TPUs in Megacore configuration#

Some TPU chips have two TensorCores but appear as one device to JAX users. This is called “megacore”. The separate TensorCores have their own separate VMEM, VREGs, SMEM, SREGs and compute units but share HBM.

TPU Memory Space Cartoon (Megacore).png

Conceptually, TPUs in Megacore behave like very simple GPUs, i.e. they have only two threads. How do we modify our kernels to utilize both TensorCores simultaneously?

The basic idea is that if we have embarrassingly parallel dimensions in our computation, we can split up those dimensions across the TensorCores. We can indicate which dimensions are parallelizable by providing an annotation to pallas_call called dimension_semantics.

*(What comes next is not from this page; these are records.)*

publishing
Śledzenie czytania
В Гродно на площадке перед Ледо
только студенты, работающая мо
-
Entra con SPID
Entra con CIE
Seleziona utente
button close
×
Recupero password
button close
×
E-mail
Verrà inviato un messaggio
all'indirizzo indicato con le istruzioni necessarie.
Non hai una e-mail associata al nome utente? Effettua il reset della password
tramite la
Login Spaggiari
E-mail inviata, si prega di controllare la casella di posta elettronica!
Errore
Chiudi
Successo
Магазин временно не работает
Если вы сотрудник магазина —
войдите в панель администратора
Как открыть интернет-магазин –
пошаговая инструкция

def add_matrices_kernel(x_vmem_ref, y_vmem_ref, z_vmem_ref):
  # Load x and y from VMEM into VREGs
  x_vregs = x_vmem_ref[:, :]
  y_vregs = y_vmem_ref[:, :]
  # Execute a vectorized add
  z_vregs = x_vregs + y_vregs
  # Store the output values in VREGs back into VMEM
  z_vmem_ref[:, :] = z_vregs

def add_matrices_pipelined_megacore(x: jax.Array, y: jax.Array) -> jax.Array:
  block_spec = pl.BlockSpec((256, 512), lambda i: (i, 0))
  return pl.pallas_call(
      add_matrices_kernel,
      out_shape=x,
      in_specs=[block_spec, block_spec],
      out_specs=block_spec,
      grid=(2,),
      compiler_params=pltpu.TPUCompilerParams(
          dimension_semantics=("parallel",))
  )(x, y)

x, y = jnp.ones((512, 512)), jnp.ones((512, 512))
add_matrices_pipelined_megacore(x, y)

Array([[2., 2., 2., ..., 2., 2., 2.],
       [2., 2., 2., ..., 2., 2., 2.],
       [2., 2., 2., ..., 2., 2., 2.],
       ...,
       [2., 2., 2., ..., 2., 2., 2.],
       [2., 2., 2., ..., 2., 2., 2.],
       [2., 2., 2., ..., 2., 2., 2.]], dtype=float32)

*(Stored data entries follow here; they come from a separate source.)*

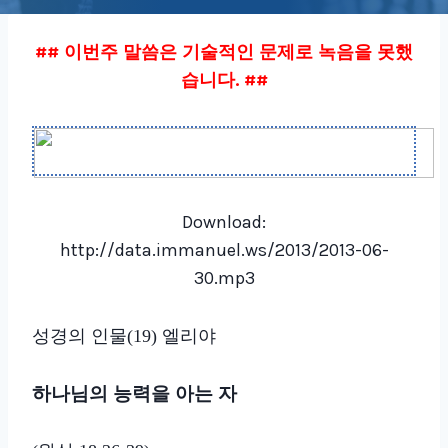
## 이번주 말씀은 기술적인 문제로 녹음을 못했
습니다. ##
Download:
http://data.immanuel.ws/2013/2013-06-
30.mp3
성경의 인물(19) 엘리야
하나님의 능력을 아는 자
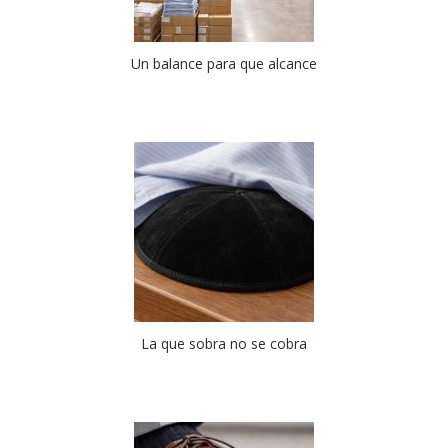
Un balance para que alcance
La que sobra no se cobra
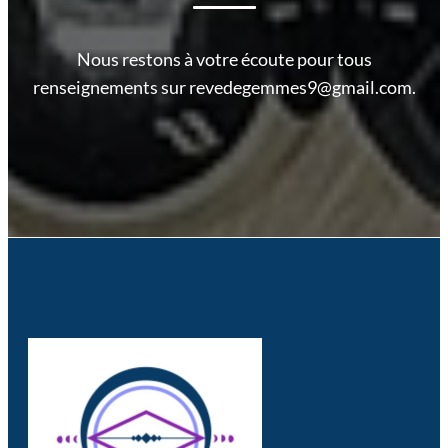
Nous restons à votre écoute pour tous
renseignements sur revedegemmes9@gmail.com.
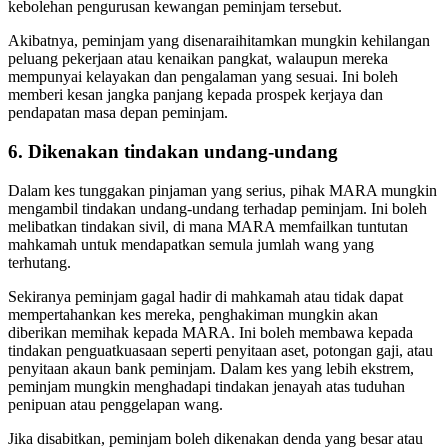
kebolehan pengurusan kewangan peminjam tersebut.
Akibatnya, peminjam yang disenaraihitamkan mungkin kehilangan
peluang pekerjaan atau kenaikan pangkat, walaupun mereka
mempunyai kelayakan dan pengalaman yang sesuai. Ini boleh
memberi kesan jangka panjang kepada prospek kerjaya dan
pendapatan masa depan peminjam.
6. Dikenakan tindakan undang-undang
Dalam kes tunggakan pinjaman yang serius, pihak MARA mungkin
mengambil tindakan undang-undang terhadap peminjam. Ini boleh
melibatkan tindakan sivil, di mana MARA memfailkan tuntutan
mahkamah untuk mendapatkan semula jumlah wang yang
terhutang.
Sekiranya peminjam gagal hadir di mahkamah atau tidak dapat
mempertahankan kes mereka, penghakiman mungkin akan
diberikan memihak kepada MARA. Ini boleh membawa kepada
tindakan penguatkuasaan seperti penyitaan aset, potongan gaji, atau
penyitaan akaun bank peminjam. Dalam kes yang lebih ekstrem,
peminjam mungkin menghadapi tindakan jenayah atas tuduhan
penipuan atau penggelapan wang.
Jika disabitkan, peminjam boleh dikenakan denda yang besar atau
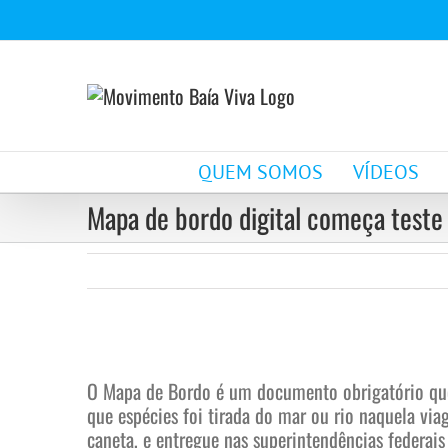
Ir
para
o
conteúdo
QUEM SOMOS
VÍDEOS
Mapa de bordo digital começa teste
View
Larger
O Mapa de Bordo é um documento obrigatório que
Image
que espécies foi tirada do mar ou rio naquela vi
caneta, e entregue nas superintendências federais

dimension_semantics should be a tuple of same length as grid where each entry is either "parallel" or "arbitrary". "parallel" indicates to Pallas that the iterations of the for loop corresponding to that dimension can be executed independently without affecting the correctness of the program. "arbitrary" indicates to Pallas that there can be no assumptions made about this grid dimension and it therefore cannot be parallelized.

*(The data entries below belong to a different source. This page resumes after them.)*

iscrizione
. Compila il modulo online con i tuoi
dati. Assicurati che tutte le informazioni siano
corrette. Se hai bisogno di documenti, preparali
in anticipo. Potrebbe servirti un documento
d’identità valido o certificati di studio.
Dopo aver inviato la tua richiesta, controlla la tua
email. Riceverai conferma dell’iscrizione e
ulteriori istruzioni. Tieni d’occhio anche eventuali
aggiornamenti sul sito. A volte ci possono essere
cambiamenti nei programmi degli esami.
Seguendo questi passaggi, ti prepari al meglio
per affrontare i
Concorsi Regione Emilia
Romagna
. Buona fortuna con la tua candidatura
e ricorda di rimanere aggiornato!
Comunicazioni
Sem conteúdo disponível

By specifying dimension_semantics, we now execute the kernel simultaneously on each TensorCore. Pallas will handle splitting up the grid automatically.

Note that Megacore is only currently available on TPU v4 and TPU v5p. Supplying dimension_semantics annotations is a no-op on other platforms, but not specifying it will result in only one TensorCore being used (even if there are more than one available).